A number of Maui sport fishing boats encourage catch-and-release on marlin. If this is your intention, be sure to contact me so I can put you with the proper vessel.
(35-120 lbs. Year round, though most common Dec-May)
Winter is the time in Hawaii for these acrobatic schooling Marlin. The average size of these fish in Hawaii is relatively small, but they’re fun to catch. Multiple hookups are common while trolling, you can literally have every lure in the water get hit during a “rat attack” (that’s what captains call it when a school of striped marlin attack en masse). Striped marlin are caught sport fishing with artificial lures, live and dead bait, and fly fishing.
Hebi (Pacific Short-nosed Spearfish)
(20-40 lbs. Year round, though most abundant June – October)
The Pacific short-nosed spearfish is a small, aggressive marlin that is relatively common in Hawaiian waters compared to other oceans. They are caught trolling and live baiting, but can also be caught with light tackle and fly gear challenging the best salt water anglers.
Mahi-mahi (dolphin fish, or dorado)
(10 – 60 lbs. Year round, though most abundant from May-September)
Mahi Mahi are one of the most abundant game fish going. They don’t live more than about 4 years, but they reproduce quickly and prolifically. While they’re alive, a mahi mahi’s skin color ranges from an iridescent golden yellow to brilliant green to silvery blue. They lose a lot of their color fairly quickly after death. The distinctions between the males and females is seen most clearly in the shape of the head, with the male/bull having a particularly large, bulbous forehead. “Mahi mahi” means strong in Hawaiian, and this fish can live up to its name, putting on a great show when hooked. Mahi are structure oriented, often congregating around any manner of marine debris, as well as “FADs” (Fish Aggregation Devices). On a Maui sport fishing trip they’re most often hooked trolling with either live bait or artificial lures.
(15 – 60 lbs. Year round, though most abundant May-October)

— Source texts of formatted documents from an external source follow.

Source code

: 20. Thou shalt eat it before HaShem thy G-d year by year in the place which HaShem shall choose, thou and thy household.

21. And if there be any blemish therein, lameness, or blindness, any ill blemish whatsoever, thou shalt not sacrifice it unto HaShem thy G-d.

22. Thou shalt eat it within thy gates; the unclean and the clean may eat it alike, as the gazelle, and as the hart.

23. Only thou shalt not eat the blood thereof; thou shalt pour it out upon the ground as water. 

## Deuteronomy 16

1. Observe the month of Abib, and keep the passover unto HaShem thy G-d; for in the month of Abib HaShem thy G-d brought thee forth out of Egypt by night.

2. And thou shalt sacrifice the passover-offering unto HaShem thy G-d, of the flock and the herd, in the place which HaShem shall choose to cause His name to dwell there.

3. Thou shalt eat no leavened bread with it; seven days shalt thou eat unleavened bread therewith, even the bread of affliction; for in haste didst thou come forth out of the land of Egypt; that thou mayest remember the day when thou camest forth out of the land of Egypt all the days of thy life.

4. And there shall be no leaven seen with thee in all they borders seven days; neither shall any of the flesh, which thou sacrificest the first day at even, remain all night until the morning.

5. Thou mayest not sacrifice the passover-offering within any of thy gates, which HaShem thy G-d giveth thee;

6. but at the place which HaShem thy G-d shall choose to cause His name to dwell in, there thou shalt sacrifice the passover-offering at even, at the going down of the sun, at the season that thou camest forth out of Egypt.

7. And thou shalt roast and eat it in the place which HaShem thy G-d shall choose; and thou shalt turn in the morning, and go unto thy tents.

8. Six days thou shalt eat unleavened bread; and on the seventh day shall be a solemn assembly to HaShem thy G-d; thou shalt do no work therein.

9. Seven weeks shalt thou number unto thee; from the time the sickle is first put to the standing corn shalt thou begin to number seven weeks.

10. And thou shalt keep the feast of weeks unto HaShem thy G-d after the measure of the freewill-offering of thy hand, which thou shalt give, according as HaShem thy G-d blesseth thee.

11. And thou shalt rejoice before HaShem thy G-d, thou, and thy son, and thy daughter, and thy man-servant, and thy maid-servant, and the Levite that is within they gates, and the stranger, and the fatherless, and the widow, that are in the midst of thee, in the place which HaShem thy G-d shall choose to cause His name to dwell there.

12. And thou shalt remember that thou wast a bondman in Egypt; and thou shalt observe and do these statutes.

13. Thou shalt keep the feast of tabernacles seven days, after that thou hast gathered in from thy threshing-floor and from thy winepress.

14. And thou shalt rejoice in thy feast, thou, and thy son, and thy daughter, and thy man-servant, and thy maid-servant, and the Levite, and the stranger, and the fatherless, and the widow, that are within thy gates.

The Ono is a long, streamlined fish averaging about 4-6 feet in length, with intimidating looking, razor sharp teeth. They can swim at speeds up to 50 miles per hour and hit both lures and bait with lightening fast strikes making them one of our favorite fish to hook up to. Ono tend to be solitary, though they can occur in loose-knit groups of two or three fish, though this usually occurs if there is an abundance of prey nearby rather than any possible schooling tendencies. Their diet consists essentially of other fish and squid. “Ono” means delicious in Hawaiian. The meat is firm white with a light, slightly sweet flavour.
Ahi (Yellowfin Tuna)
(30 – 300 lbs. Year round)
You may catch 4-5 separate species of tuna off Maui, but the only one that consistently gets bigger than 30 or so pounds is the yellowfin tuna or ahi. Ahi over 100 pounds are generally caught in the summer months, but like all our other game fish, they may be caught year-round. Ahi are caught trolling lures and with live bait. The word “Ahi” means fire in Hawaiian, and no, that’s not for the color of their ruby red flesh. Early Hawaiians used to fish from outrigger canoes with rope lines. When an ahi struck, the line would run out so fast the side of the canoe would sometimes smoke from the friction!